*Brief*.
A verbatim restatement of the data, free of pictures, is what you should output.

---+---

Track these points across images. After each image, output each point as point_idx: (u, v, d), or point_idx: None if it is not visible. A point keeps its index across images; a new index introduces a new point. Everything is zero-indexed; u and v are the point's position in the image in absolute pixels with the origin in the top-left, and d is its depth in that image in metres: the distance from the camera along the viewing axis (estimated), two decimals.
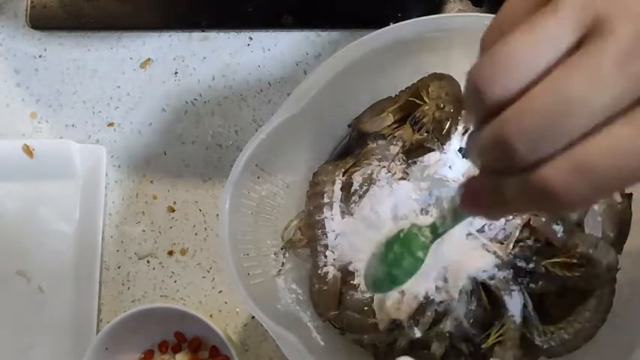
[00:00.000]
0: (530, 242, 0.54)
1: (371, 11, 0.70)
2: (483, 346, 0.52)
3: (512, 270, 0.53)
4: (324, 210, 0.57)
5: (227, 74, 0.71)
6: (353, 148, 0.61)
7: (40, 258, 0.68)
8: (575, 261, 0.52)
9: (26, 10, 0.73)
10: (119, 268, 0.68)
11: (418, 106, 0.57)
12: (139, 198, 0.69)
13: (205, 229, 0.68)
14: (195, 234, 0.68)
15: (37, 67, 0.73)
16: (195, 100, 0.71)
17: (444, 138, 0.55)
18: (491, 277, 0.53)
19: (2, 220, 0.69)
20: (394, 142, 0.58)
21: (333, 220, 0.57)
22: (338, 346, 0.58)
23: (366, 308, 0.55)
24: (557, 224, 0.53)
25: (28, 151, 0.68)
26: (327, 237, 0.57)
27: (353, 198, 0.57)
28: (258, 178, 0.57)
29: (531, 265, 0.53)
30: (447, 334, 0.53)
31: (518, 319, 0.52)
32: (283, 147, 0.57)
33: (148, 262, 0.68)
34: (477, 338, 0.53)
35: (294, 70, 0.70)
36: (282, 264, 0.59)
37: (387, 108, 0.59)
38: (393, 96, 0.60)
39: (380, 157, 0.58)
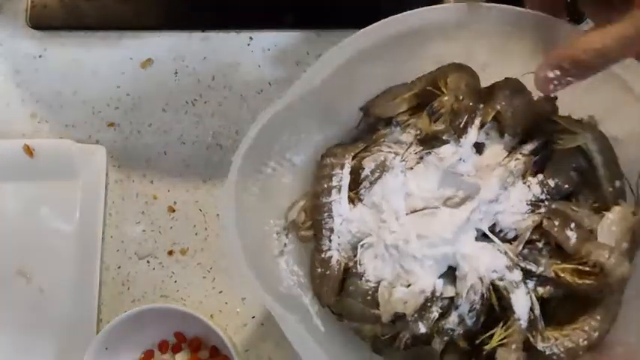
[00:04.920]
0: (540, 244, 0.53)
1: (371, 11, 0.69)
2: (487, 347, 0.52)
3: (521, 272, 0.53)
4: (332, 193, 0.55)
5: (227, 74, 0.71)
6: (364, 132, 0.59)
7: (40, 258, 0.68)
8: (587, 269, 0.51)
9: (26, 10, 0.73)
10: (119, 268, 0.68)
11: (434, 95, 0.55)
12: (139, 198, 0.69)
13: (205, 229, 0.68)
14: (196, 234, 0.68)
15: (37, 67, 0.73)
16: (195, 100, 0.71)
17: (460, 131, 0.54)
18: (501, 278, 0.52)
19: (2, 220, 0.69)
20: (407, 130, 0.56)
21: (341, 204, 0.55)
22: (337, 333, 0.57)
23: (369, 298, 0.54)
24: (571, 230, 0.52)
25: (28, 151, 0.68)
26: (333, 220, 0.55)
27: (363, 184, 0.55)
28: (265, 156, 0.55)
29: (541, 269, 0.52)
30: (449, 331, 0.53)
31: (524, 322, 0.51)
32: (293, 125, 0.55)
33: (148, 262, 0.68)
34: (479, 337, 0.53)
35: (294, 70, 0.70)
36: (285, 245, 0.57)
37: (401, 94, 0.56)
38: (408, 82, 0.58)
39: (391, 143, 0.57)
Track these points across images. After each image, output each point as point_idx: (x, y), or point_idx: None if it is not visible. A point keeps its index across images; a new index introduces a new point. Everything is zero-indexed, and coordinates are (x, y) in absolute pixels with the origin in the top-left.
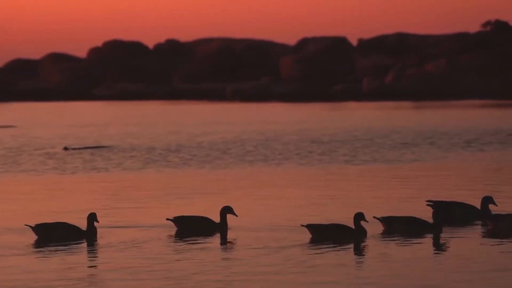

---+---

*Answer to this task*.
Track these points across images. After each image, output each point as point_idx: (u, v, d), or point_idx: None if it is not visible. A point keeps its index across images; a new index introduces a new point. Everything is zero-indexed; u and v are the point's position in the image in absolute pixels with the origin in the top-left, and d is its depth in that image in metres: the distance from the camera along the viewing axis (estimated), two decimals.
[00:00.000]
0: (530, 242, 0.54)
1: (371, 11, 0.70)
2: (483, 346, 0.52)
3: (512, 270, 0.53)
4: (324, 210, 0.57)
5: (227, 74, 0.71)
6: (353, 148, 0.61)
7: (40, 258, 0.68)
8: (575, 261, 0.52)
9: (26, 10, 0.73)
10: (119, 268, 0.68)
11: (418, 106, 0.57)
12: (139, 198, 0.69)
13: (205, 229, 0.68)
14: (195, 234, 0.68)
15: (37, 67, 0.73)
16: (195, 100, 0.71)
17: (444, 138, 0.55)
18: (491, 277, 0.53)
19: (2, 220, 0.69)
20: (394, 142, 0.58)
21: (333, 220, 0.57)
22: (338, 346, 0.58)
23: (366, 308, 0.55)
24: (557, 224, 0.53)
25: (28, 151, 0.68)
26: (327, 237, 0.57)
27: (353, 198, 0.57)
28: (258, 178, 0.57)
29: (531, 265, 0.53)
30: (447, 334, 0.53)
31: (518, 319, 0.52)
32: (283, 147, 0.57)
33: (148, 262, 0.68)
34: (477, 338, 0.53)
35: (294, 70, 0.70)
36: (282, 264, 0.59)
37: (387, 108, 0.59)
38: (393, 96, 0.60)
39: (380, 157, 0.58)
[00:04.920]
0: (540, 244, 0.53)
1: (371, 11, 0.69)
2: (487, 347, 0.52)
3: (521, 272, 0.53)
4: (332, 193, 0.55)
5: (227, 74, 0.71)
6: (364, 132, 0.59)
7: (40, 258, 0.68)
8: (587, 269, 0.51)
9: (26, 10, 0.73)
10: (119, 268, 0.68)
11: (434, 95, 0.55)
12: (139, 198, 0.69)
13: (205, 229, 0.68)
14: (196, 234, 0.68)
15: (37, 67, 0.73)
16: (195, 100, 0.71)
17: (460, 131, 0.54)
18: (501, 278, 0.52)
19: (2, 220, 0.69)
20: (407, 130, 0.56)
21: (341, 204, 0.55)
22: (337, 333, 0.57)
23: (369, 298, 0.54)
24: (571, 230, 0.52)
25: (28, 151, 0.68)
26: (333, 220, 0.55)
27: (363, 184, 0.55)
28: (265, 156, 0.55)
29: (541, 269, 0.52)
30: (449, 331, 0.53)
31: (524, 322, 0.51)
32: (293, 125, 0.55)
33: (148, 262, 0.68)
34: (479, 337, 0.53)
35: (294, 70, 0.70)
36: (285, 245, 0.57)
37: (401, 94, 0.56)
38: (408, 82, 0.58)
39: (391, 143, 0.57)
Track these points across images. After each image, output each point as point_idx: (x, y), or point_idx: None if it is not visible. A point keeps its index across images; a new index introduces a new point. Everything is zero-indexed, and coordinates are (x, y) in absolute pixels with the origin in the top-left.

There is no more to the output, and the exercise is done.